Like most dynamic programming algorithms, the runtime of this algorithm depends on the size of the table and the amount time to compute one entry in the table. If n is the length of the word and m is the length of the pattern, this algorithm takes $O(n*m)$ since the size of the table is n * m and it takes $O(1)$ time to compute a single entry.

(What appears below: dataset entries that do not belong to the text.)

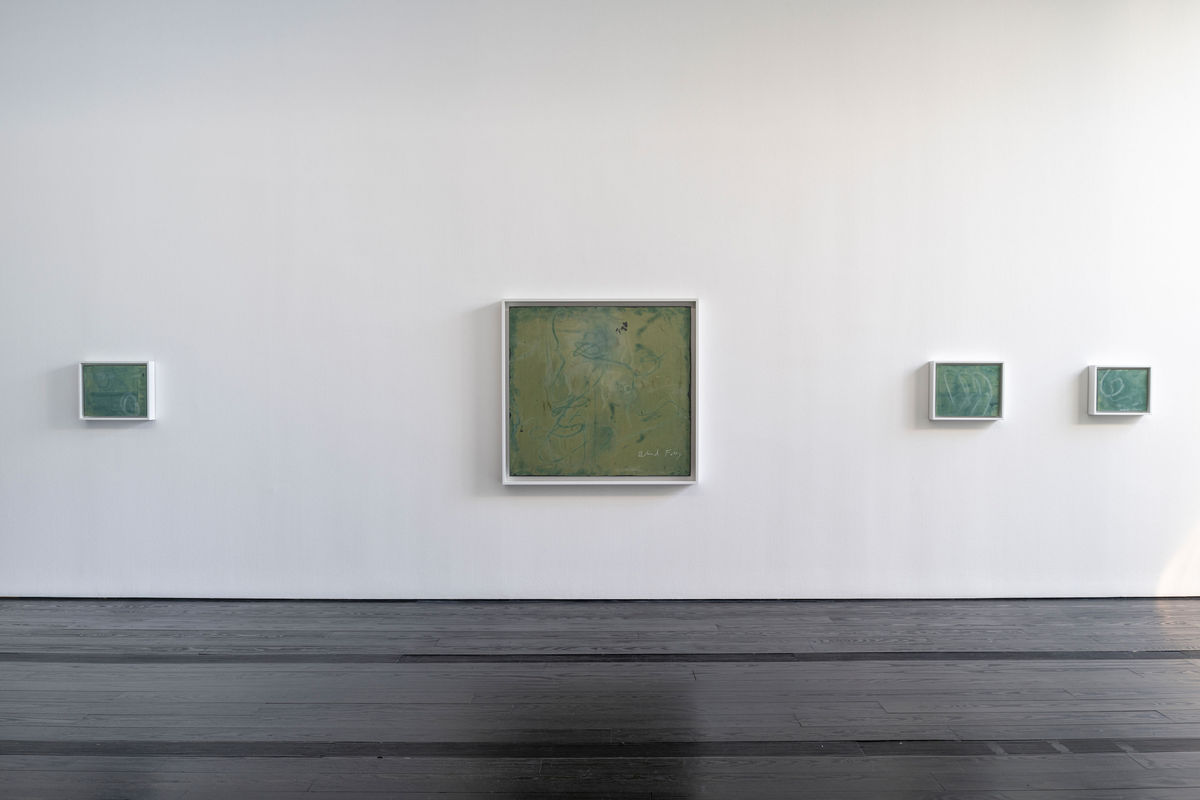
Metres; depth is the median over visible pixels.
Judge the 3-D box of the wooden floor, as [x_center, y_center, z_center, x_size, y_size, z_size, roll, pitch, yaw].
[0.084,1.177,2.015,10.477,0.112,5.155,0,1,0]
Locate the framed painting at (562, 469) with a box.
[500,298,699,484]
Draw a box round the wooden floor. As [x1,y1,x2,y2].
[0,596,1199,799]
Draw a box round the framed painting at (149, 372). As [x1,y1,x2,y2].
[78,360,155,420]
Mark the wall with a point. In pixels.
(679, 504)
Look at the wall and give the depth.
4.29 m
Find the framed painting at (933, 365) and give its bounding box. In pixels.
[928,360,1004,421]
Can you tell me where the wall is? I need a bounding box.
[0,0,1199,602]
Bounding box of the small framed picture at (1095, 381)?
[1087,364,1152,415]
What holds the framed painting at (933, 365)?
attached to the wall
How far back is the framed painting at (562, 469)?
4.27 m
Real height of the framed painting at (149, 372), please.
0.329 m
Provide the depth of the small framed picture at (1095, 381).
4.39 m

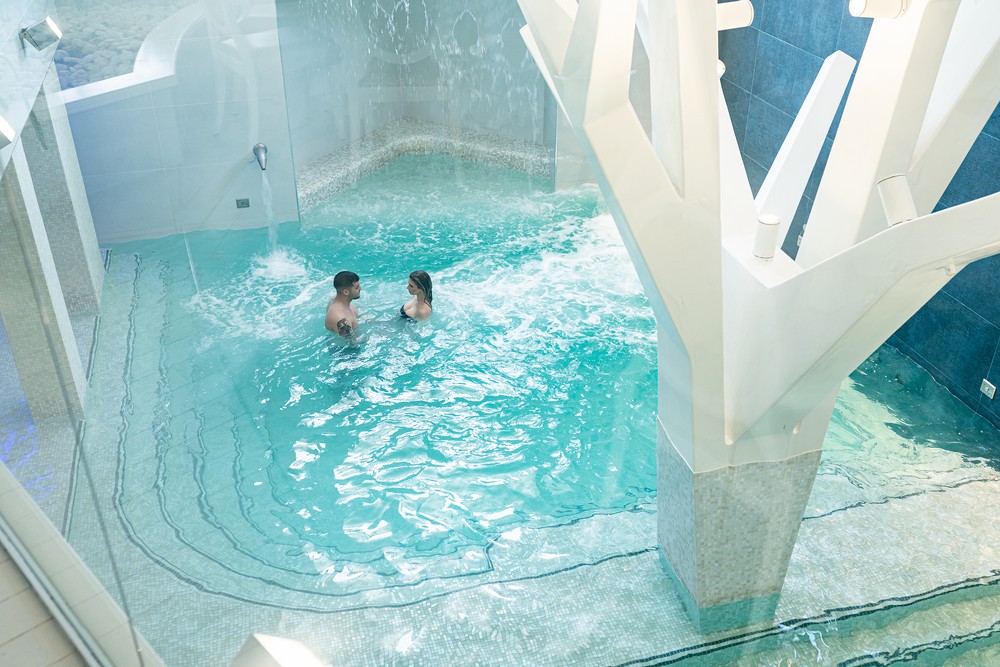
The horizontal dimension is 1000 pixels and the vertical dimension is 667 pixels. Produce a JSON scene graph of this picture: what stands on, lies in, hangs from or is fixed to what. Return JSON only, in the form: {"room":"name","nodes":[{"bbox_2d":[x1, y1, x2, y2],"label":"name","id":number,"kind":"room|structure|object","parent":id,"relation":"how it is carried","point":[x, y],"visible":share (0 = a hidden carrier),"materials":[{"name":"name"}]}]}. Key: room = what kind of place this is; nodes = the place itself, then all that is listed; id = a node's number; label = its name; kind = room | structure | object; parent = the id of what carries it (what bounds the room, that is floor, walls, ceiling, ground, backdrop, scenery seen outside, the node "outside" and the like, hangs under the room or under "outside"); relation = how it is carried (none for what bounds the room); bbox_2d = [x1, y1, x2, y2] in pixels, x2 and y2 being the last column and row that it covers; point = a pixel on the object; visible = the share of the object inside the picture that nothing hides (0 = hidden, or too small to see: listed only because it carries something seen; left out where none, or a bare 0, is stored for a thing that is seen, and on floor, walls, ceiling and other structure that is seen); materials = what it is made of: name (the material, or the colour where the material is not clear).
{"room":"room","nodes":[
{"label":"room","id":0,"kind":"room"},
{"bbox_2d":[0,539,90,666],"label":"floor","id":1,"kind":"structure","parent":0,"point":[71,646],"materials":[{"name":"tile"}]},
{"bbox_2d":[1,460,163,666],"label":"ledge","id":2,"kind":"structure","parent":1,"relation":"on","point":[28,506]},
{"bbox_2d":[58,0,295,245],"label":"tiled wall","id":3,"kind":"structure","parent":0,"point":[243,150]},
{"bbox_2d":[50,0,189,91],"label":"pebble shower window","id":4,"kind":"object","parent":3,"relation":"in","point":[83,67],"visible":0.39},
{"bbox_2d":[236,197,249,208],"label":"control panel","id":5,"kind":"object","parent":3,"relation":"attached to","point":[243,203],"visible":0.97,"materials":[{"name":"metal"}]},
{"bbox_2d":[252,143,267,170],"label":"spout","id":6,"kind":"object","parent":3,"relation":"attached to","point":[255,150],"visible":0.97,"materials":[{"name":"silver metal"}]},
{"bbox_2d":[260,168,278,248],"label":"water stream","id":7,"kind":"structure","parent":6,"relation":"hanging from","point":[269,212],"materials":[{"name":"liquid"}]},
{"bbox_2d":[231,634,324,666],"label":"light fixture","id":8,"kind":"object","parent":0,"point":[259,658],"visible":0.99,"materials":[{"name":"white"}]},
{"bbox_2d":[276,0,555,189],"label":"back wall","id":9,"kind":"structure","parent":0,"point":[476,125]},
{"bbox_2d":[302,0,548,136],"label":"waterfall","id":10,"kind":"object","parent":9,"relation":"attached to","point":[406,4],"visible":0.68,"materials":[{"name":"liquid"}]},
{"bbox_2d":[23,164,998,664],"label":"pool","id":11,"kind":"structure","parent":0,"point":[672,596],"materials":[{"name":"teal liquid"}]},
{"bbox_2d":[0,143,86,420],"label":"tiled column","id":12,"kind":"structure","parent":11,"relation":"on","point":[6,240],"materials":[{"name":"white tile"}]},
{"bbox_2d":[0,116,15,148],"label":"wall lamp","id":13,"kind":"object","parent":12,"relation":"attached to","point":[0,121],"visible":0.98,"materials":[{"name":"metal"}]},
{"bbox_2d":[20,17,62,50],"label":"spotlight","id":14,"kind":"object","parent":12,"relation":"attached to","point":[34,30],"visible":0.98,"materials":[{"name":"silver metal"}]},
{"bbox_2d":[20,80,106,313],"label":"tiled column","id":15,"kind":"structure","parent":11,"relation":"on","point":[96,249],"materials":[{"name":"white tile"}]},
{"bbox_2d":[325,269,361,344],"label":"man","id":16,"kind":"object","parent":11,"relation":"in","point":[345,288],"visible":0.92},
{"bbox_2d":[399,269,434,321],"label":"woman","id":17,"kind":"object","parent":11,"relation":"in","point":[427,279],"visible":0.7},
{"bbox_2d":[291,120,552,210],"label":"pool ledge","id":18,"kind":"object","parent":11,"relation":"on","point":[345,172],"visible":0.7,"materials":[{"name":"stone"}]},
{"bbox_2d":[516,0,999,630],"label":"column","id":19,"kind":"structure","parent":11,"relation":"in","point":[709,80],"materials":[{"name":"white paint"}]},
{"bbox_2d":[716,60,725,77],"label":"spotlight","id":20,"kind":"object","parent":19,"relation":"attached to","point":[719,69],"visible":0.15,"materials":[{"name":"white"}]},
{"bbox_2d":[715,0,753,30],"label":"spotlight","id":21,"kind":"object","parent":19,"relation":"attached to","point":[746,14],"visible":0.59,"materials":[{"name":"white"}]},
{"bbox_2d":[752,214,780,259],"label":"light","id":22,"kind":"object","parent":19,"relation":"on","point":[764,230],"visible":0.98,"materials":[{"name":"white"}]},
{"bbox_2d":[848,0,908,18],"label":"spotlight","id":23,"kind":"object","parent":19,"relation":"attached to","point":[860,8],"visible":0.98,"materials":[{"name":"white"}]},
{"bbox_2d":[876,173,917,226],"label":"spotlight","id":24,"kind":"object","parent":19,"relation":"attached to","point":[905,201],"visible":0.79,"materials":[{"name":"white"}]},
{"bbox_2d":[716,0,999,433],"label":"tiled wall","id":25,"kind":"structure","parent":0,"point":[999,105],"materials":[{"name":"blue tile"}]},
{"bbox_2d":[980,378,996,398],"label":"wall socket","id":26,"kind":"object","parent":25,"relation":"attached to","point":[991,391],"visible":0.97,"materials":[{"name":"white"}]}
]}

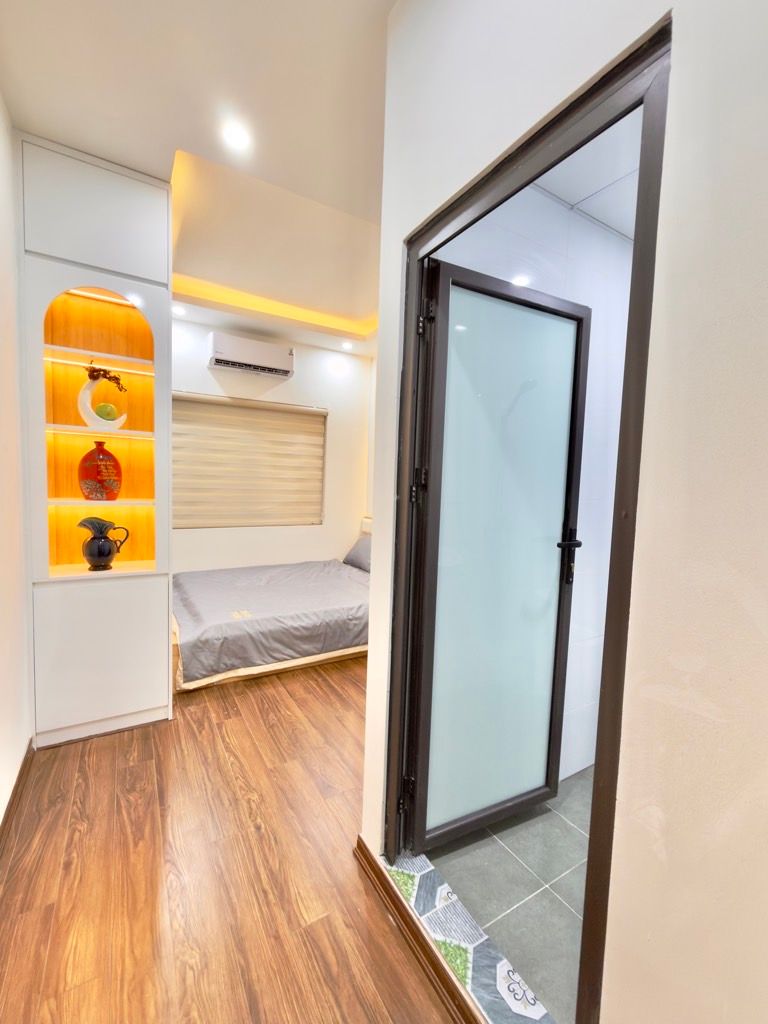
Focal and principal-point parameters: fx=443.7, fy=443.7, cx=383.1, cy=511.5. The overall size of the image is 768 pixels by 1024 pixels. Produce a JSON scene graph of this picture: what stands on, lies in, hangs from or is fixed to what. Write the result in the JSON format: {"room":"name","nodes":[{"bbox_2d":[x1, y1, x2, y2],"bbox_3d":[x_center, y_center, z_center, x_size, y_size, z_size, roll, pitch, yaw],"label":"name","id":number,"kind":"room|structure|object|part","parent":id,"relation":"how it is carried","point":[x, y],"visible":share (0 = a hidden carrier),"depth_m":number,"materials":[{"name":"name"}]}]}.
{"room":"bedroom","nodes":[
{"label":"bedroom","id":0,"kind":"room"},
{"bbox_2d":[0,93,31,827],"bbox_3d":[-0.983,-0.177,0.791,0.137,2.926,4.361,-1,5,-31],"label":"left wall","id":1,"kind":"structure","parent":0,"point":[1,123],"depth_m":1.81,"materials":[{"name":"white paint"}]},
{"bbox_2d":[0,738,32,848],"bbox_3d":[-0.857,1.232,0.760,0.020,0.086,3.528,-1,5,-31],"label":"baseboard","id":2,"kind":"structure","parent":1,"relation":"attached to","point":[13,792],"depth_m":1.77,"materials":[{"name":"brown wood"}]},
{"bbox_2d":[0,0,394,356],"bbox_3d":[-0.218,-1.634,1.750,3.083,0.119,5.544,-1,5,-31],"label":"ceiling","id":3,"kind":"structure","parent":0,"point":[140,166],"depth_m":1.79,"materials":[{"name":"white paint"}]},
{"bbox_2d":[172,304,185,315],"bbox_3d":[-1.647,-1.611,3.556,0.127,0.029,0.126,-1,5,-31],"label":"ceiling light","id":4,"kind":"object","parent":3,"relation":"in","point":[178,310],"visible":0.96,"depth_m":3.54,"materials":[{"name":"white"}]},
{"bbox_2d":[220,119,252,152],"bbox_3d":[-0.634,-1.619,1.915,0.135,0.012,0.136,-1,5,-31],"label":"ceiling light","id":5,"kind":"object","parent":3,"relation":"in","point":[235,134],"visible":0.99,"depth_m":1.91,"materials":[{"name":"white"}]},
{"bbox_2d":[340,340,353,350],"bbox_3d":[-0.356,-1.618,4.325,0.142,0.041,0.144,-1,5,-31],"label":"ceiling light","id":6,"kind":"object","parent":3,"relation":"in","point":[347,345],"visible":0.99,"depth_m":4.31,"materials":[{"name":"white"}]},
{"bbox_2d":[0,652,464,1023],"bbox_3d":[-0.173,1.245,1.954,3.195,0.099,5.696,-1,5,-31],"label":"wood floor","id":7,"kind":"structure","parent":0,"point":[108,756],"depth_m":1.48,"materials":[{"name":"brown wood"}]},
{"bbox_2d":[17,134,173,743],"bbox_3d":[-1.495,-0.272,2.337,0.675,2.821,0.494,-1,5,-31],"label":"built-in cabinet","id":8,"kind":"object","parent":7,"relation":"on","point":[121,222],"visible":0.89,"depth_m":2.22,"materials":[{"name":"white paint"}]},
{"bbox_3d":[-1.360,-1.402,2.083,0.512,0.479,0.101,-1,5,-31],"label":"upper cabinet door","id":9,"kind":"part","parent":8,"relation":"part of","materials":[{"name":"white paint"}]},
{"bbox_3d":[-1.435,0.738,2.257,0.482,0.686,0.076,-1,5,-31],"label":"lower cabinet door","id":10,"kind":"part","parent":8,"relation":"part of","materials":[{"name":"white paint"}]},
{"bbox_2d":[78,442,122,501],"bbox_3d":[-1.478,-0.199,2.323,0.210,0.310,0.190,-2,6,-42],"label":"red vase","id":11,"kind":"object","parent":8,"relation":"in","point":[112,470],"visible":0.99,"depth_m":2.26,"materials":[{"name":"red ceramic"}]},
{"bbox_2d":[77,372,125,429],"bbox_3d":[-1.447,-0.558,2.282,0.163,0.300,0.133,3,5,9],"label":"white vase","id":12,"kind":"object","parent":8,"relation":"in","point":[89,407],"visible":0.88,"depth_m":2.25,"materials":[{"name":"white ceramic"}]},
{"bbox_2d":[84,365,125,392],"bbox_3d":[-1.422,-0.669,2.251,0.183,0.176,0.174,2,5,2],"label":"dried flower","id":13,"kind":"object","parent":12,"relation":"in","point":[100,371],"visible":0.83,"depth_m":2.24,"materials":[{"name":"plant"}]},
{"bbox_2d":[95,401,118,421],"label":"green ball","id":14,"kind":"object","parent":12,"relation":"in","point":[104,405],"visible":0.96,"depth_m":2.30,"materials":[{"name":"green"}]},
{"bbox_2d":[79,516,130,571],"bbox_3d":[-1.443,0.167,2.291,0.208,0.274,0.141,2,5,2],"label":"pitcher","id":15,"kind":"object","parent":8,"relation":"in","point":[104,556],"visible":0.99,"depth_m":2.25,"materials":[{"name":"ceramic"}]},
{"bbox_2d":[172,517,370,692],"bbox_3d":[-0.658,0.601,3.771,2.114,0.896,1.612,-1,5,-31],"label":"bed","id":16,"kind":"object","parent":7,"relation":"on","point":[262,670],"visible":0.66,"depth_m":3.10,"materials":[{"name":"grey fabric"}]},
{"bbox_2d":[342,533,371,572],"bbox_3d":[-0.117,0.406,4.381,0.353,0.325,0.665,-1,5,-31],"label":"pillow","id":17,"kind":"object","parent":16,"relation":"on","point":[355,553],"visible":0.46,"depth_m":4.34,"materials":[{"name":"grey fabric"}]},
{"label":"headboard","id":18,"kind":"part","parent":16,"relation":"part of","materials":[{"name":"white fabric"}]},
{"bbox_2d":[385,848,555,1023],"bbox_3d":[0.263,1.269,1.311,0.206,0.058,0.771,-1,5,-31],"label":"door threshold","id":19,"kind":"object","parent":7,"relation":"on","point":[475,936],"visible":0.71,"depth_m":1.27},
{"bbox_2d":[169,317,372,571],"bbox_3d":[-1.390,-0.440,4.219,3.070,2.868,0.164,-1,5,-31],"label":"back wall","id":20,"kind":"structure","parent":0,"point":[207,373],"depth_m":4.41,"materials":[{"name":"white paint"}]},
{"bbox_2d":[172,390,325,528],"bbox_3d":[-1.304,-0.458,4.199,1.599,1.208,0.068,-1,5,-31],"label":"window blind","id":21,"kind":"object","parent":20,"relation":"attached to","point":[184,528],"visible":0.87,"depth_m":4.19,"materials":[{"name":"beige fabric"}]},
{"bbox_2d":[207,331,294,378],"bbox_3d":[-1.191,-1.399,4.020,0.732,0.262,0.225,-1,5,-31],"label":"air conditioner","id":22,"kind":"object","parent":20,"relation":"attached to","point":[231,362],"visible":0.99,"depth_m":3.92,"materials":[{"name":"white plastic"}]},
{"bbox_2d":[424,764,592,1021],"bbox_3d":[1.143,1.317,1.636,1.756,0.093,1.647,-1,5,-31],"label":"tiled floor","id":23,"kind":"structure","parent":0,"point":[551,814],"depth_m":1.50,"materials":[{"name":"grey tile"}]},
{"bbox_2d":[435,180,635,788],"bbox_3d":[0.812,-0.080,2.034,1.539,2.620,0.142,-1,5,-31],"label":"bathroom wall","id":24,"kind":"structure","parent":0,"point":[566,706],"depth_m":1.95,"materials":[{"name":"white tile"}]},
{"bbox_2d":[359,0,767,1023],"bbox_3d":[0.651,-0.097,0.512,0.126,2.888,2.710,-1,5,-31],"label":"right wall","id":25,"kind":"structure","parent":0,"point":[682,108],"depth_m":0.73,"materials":[{"name":"paint"}]},
{"bbox_2d":[355,839,478,1023],"bbox_3d":[0.288,1.261,0.958,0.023,0.075,1.523,-1,5,-31],"label":"baseboard","id":26,"kind":"structure","parent":25,"relation":"attached to","point":[359,844],"depth_m":1.26,"materials":[{"name":"brown wood"}]},
{"bbox_2d":[380,10,671,1016],"bbox_3d":[0.288,0.194,1.197,0.142,2.108,0.846,-1,5,-31],"label":"door frame","id":27,"kind":"structure","parent":25,"relation":"in","point":[619,519],"depth_m":0.97,"materials":[{"name":"brown metal"}]},
{"bbox_2d":[405,258,590,856],"bbox_3d":[0.429,0.201,1.639,0.685,2.027,0.153,-1,5,-31],"label":"glass door","id":28,"kind":"structure","parent":27,"relation":"attached to","point":[570,467],"depth_m":1.61,"materials":[{"name":"glass"}]},
{"bbox_3d":[0.719,0.177,1.755,0.083,0.208,0.105,-1,5,-31],"label":"door handle","id":29,"kind":"part","parent":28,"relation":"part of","materials":[{"name":"black metal"}]},
{"bbox_2d":[533,109,640,241],"bbox_3d":[1.328,-1.257,1.457,1.926,0.107,1.332,-1,5,-31],"label":"bathroom ceiling","id":30,"kind":"structure","parent":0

Correspondingly, the space complexity of this algorithm is the size of the table, so it’s $O(n*m)$ .

Walkthrough

Test Case #1 Walkthrough:

Input:
    word: cooode
    pattern: co*de
Output: True

subproblems[1][1] = True, since pattern[0] : c matches word[0] : c
subproblems[1][2:6] = False, since none of the characters match c except for . and subproblems[0][3] = False
subproblems[1][1] = False and subproblems[2][2] = True since the o’s match and subproblems[1][1] = True. subproblems[2][3] = True, since the * can evaluate to the empty sequence.
subproblems[2][3:6] = False
subproblems[3][1] = False, subproblems[3][2] = True, subrpoblems[3][3] = True since the * stands in for an O.
subproblems[3][4:6] = False
subproblems[4][1] = False, subproblems[4][2] = True, subproblems[4][3] = True
subproblems[4][4:6] = False
subproblems[5][1] = False, subproblems[5][2] = False, subproblems[5][3] = True, subproblems[5][4] = True, subproblems[5][5] = False
subproblems[6][1] = False, subproblems[6][2] = False, subproblems[6][3] = True, subproblems[6][4] = False, subproblems[6][5] = True
subproblems[6][5] is the final value in the table. It evaluates to True, so we return True.

Follow Up Questions To Think About

Suppose we also include the regex character + (1 or more of the preceding character). How will the algorithm change?
Suppose we allow for one error in the matching (i.e. not a full match). How will the algorithm change?